This post has been submitted by a guest contributor.

Written by Sally Writes

Remember the days when Global Positioning System (GPS) technology was new and exciting? Now, what once was a luxury is used in a variety of unique ways, from GPS tracking embedded into computers, to dog collars, to drones, and to planes flying through the air.

When exploring the Wasatch area of Utah, such as Wasatch Mountain State Park or the Wasatch Crest Trail, it is beneficial to have your own personal handheld GPS advice to maximize the range and scope of your venture. In recent years, GPS technology has proven to be especially  important for campers and hikers. Handheld GPS devices have   revolutionized the way that we explore, whether it be on a new hiking trail, in the mountains, or even in our own backyards. Knowing the coordinates, the location, and the direction of your adventuring in the Wasatch area will help you to become familiar with the landscape just like a Utah local.

You might ask yourself, “Do I really need another gadget?”

Prompt 1 → In the guest post on handheld GPS, what two places in the Wasatch area of Utah are given as examples?
Prompt 2 → Reproduce word for word the stretch of the guest post on handheld GPS from "Remember the days" through "a Utah local.".

Dataset →

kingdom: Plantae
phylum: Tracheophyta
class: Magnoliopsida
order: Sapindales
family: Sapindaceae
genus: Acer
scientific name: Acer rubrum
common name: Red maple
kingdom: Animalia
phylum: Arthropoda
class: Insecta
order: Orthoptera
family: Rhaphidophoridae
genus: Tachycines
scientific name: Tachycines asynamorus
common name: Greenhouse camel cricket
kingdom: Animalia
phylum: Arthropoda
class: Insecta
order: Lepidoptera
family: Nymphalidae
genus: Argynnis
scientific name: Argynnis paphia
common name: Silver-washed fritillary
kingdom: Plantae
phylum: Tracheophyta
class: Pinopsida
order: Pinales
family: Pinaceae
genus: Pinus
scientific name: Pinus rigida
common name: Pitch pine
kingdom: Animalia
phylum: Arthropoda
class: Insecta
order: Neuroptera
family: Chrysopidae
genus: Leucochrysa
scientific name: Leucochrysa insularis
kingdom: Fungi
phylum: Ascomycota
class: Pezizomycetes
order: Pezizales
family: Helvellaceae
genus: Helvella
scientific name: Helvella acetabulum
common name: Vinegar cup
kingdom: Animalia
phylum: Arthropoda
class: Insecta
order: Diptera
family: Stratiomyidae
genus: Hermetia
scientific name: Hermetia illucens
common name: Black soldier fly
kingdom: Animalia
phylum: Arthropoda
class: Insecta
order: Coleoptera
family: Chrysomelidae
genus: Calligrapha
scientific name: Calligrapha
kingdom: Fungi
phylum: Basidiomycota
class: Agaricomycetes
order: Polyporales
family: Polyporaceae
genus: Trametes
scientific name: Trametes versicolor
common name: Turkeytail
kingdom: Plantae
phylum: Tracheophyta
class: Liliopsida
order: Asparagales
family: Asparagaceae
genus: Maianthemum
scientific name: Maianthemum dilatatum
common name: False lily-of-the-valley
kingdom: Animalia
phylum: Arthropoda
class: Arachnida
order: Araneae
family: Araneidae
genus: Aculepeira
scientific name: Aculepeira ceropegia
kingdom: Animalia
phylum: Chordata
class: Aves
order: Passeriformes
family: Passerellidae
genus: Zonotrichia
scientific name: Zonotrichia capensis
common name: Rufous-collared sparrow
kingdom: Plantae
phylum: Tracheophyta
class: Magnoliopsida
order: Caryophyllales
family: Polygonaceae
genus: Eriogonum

Task result 1 → Wasatch Mountain State Park and the Wasatch Crest Trail.

Task result 2 →
Remember the days when Global Positioning System (GPS) technology was new and exciting? Now, what once was a luxury is used in a variety of unique ways, from GPS tracking embedded into computers, to dog collars, to drones, and to planes flying through the air.

When exploring the Wasatch area of Utah, such as Wasatch Mountain State Park or the Wasatch Crest Trail, it is beneficial to have your own personal handheld GPS advice to maximize the range and scope of your venture. In recent years, GPS technology has proven to be especially  important for campers and hikers. Handheld GPS devices have   revolutionized the way that we explore, whether it be on a new hiking trail, in the mountains, or even in our own backyards. Knowing the coordinates, the location, and the direction of your adventuring in the Wasatch area will help you to become familiar with the landscape just like a Utah local.